Stocks drop on concerns over economic growth, inflation

Published On: May 18, 2022Categories: Stocks & Shares1.6 min read

Many analysts have characterised this week’s sharp rally as a short-term bounce of the sort common during a lengthier downward trend for equities

A rebound in stocks ran out of steam on Wednesday as concerns about the economic growth outlook and rising inflation knocked sentiment, while a UK inflation reading of 9% underlined just how much higher interest rates might be headed.

Asian stocks managed to eek out their fourth straight session of gains but in Europe shares were mixed and futures on Wall Street pointed to a weaker open.

Many analysts have characterised this week’s sharp rally as a short-term bounce of the sort common during a lengthier downward trend for equities. Few are willing to predict the end to selling after a bruising first five months of the year for risky assets given so much macroeconomic uncertainty.

Investor sentiment and confidence remain shaky, and as a result, we are likely to see volatile and choppy markets until we get further clarity on the 3Rs — rates, recession, and risk, said Mark Haefele, chief investment officer at UBS Global Wealth Management.

By 0810 GMT, the broad Euro STOXX 600 was off 0.1%, while Britain’s FTSE 100 was also 0.1% lower.

MSCI’s broadest index of Asia-Pacific shares outside Japan rose 0.6% and is on its longest winning streak since February. Japan’s Nikkei rose 0.94% and miners led Australian shares about 1% higher.

The MSCI World Equity Index inched up 0.1% and is nearly 2% higher so far this week, but remains down 16% from its peak in January.

In currency markets, sterling was the big loser, shedding 0.9% to $1.2387 after UK consumer price inflation hit 9% in April, a 40-year high and roughly in line with analysts’ expectations.

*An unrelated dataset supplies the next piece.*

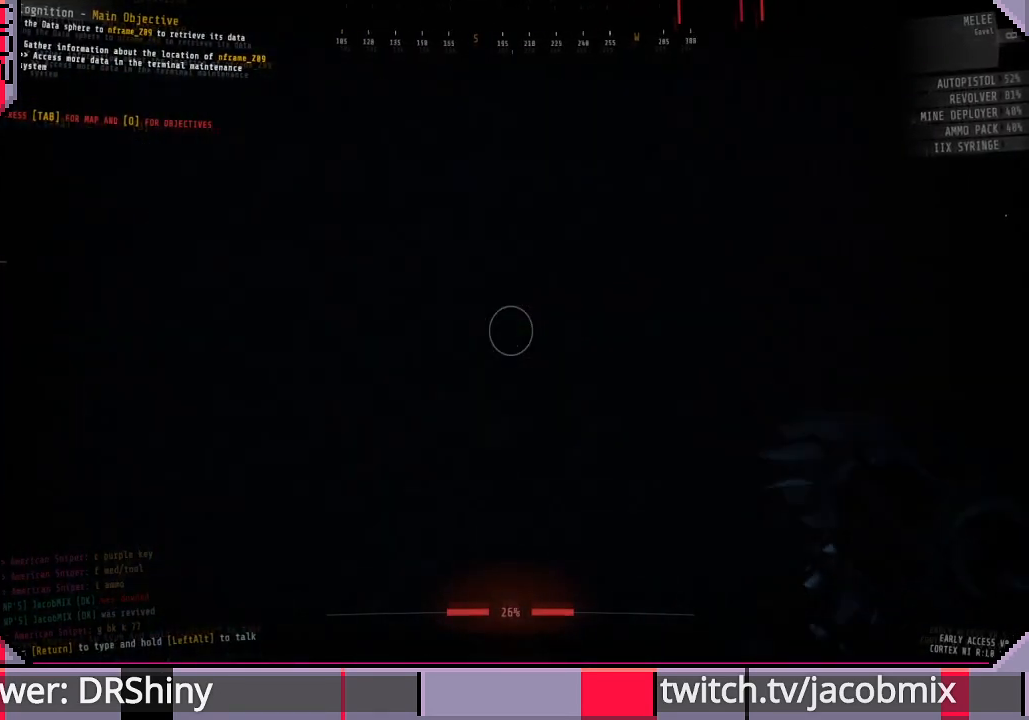
{"keys": ["shift", "w"], "mouse": [], "events": []}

The pound had risen sharply this week and some of Wednesday’s fall was down to profit taking.

British inflation is now the highest among major economies but prices are rising rapidly across the world, forcing central banks to launch a series of rate hikes even in the face of slowing economic growth momentum.

Canada’s April inflation reading is also due later on Wednesday.

The U.S. dollar rose 0.3% to 103.61, heading back towards its two-decade high reached last week, while the euro fell by a similar amount to $1.0515.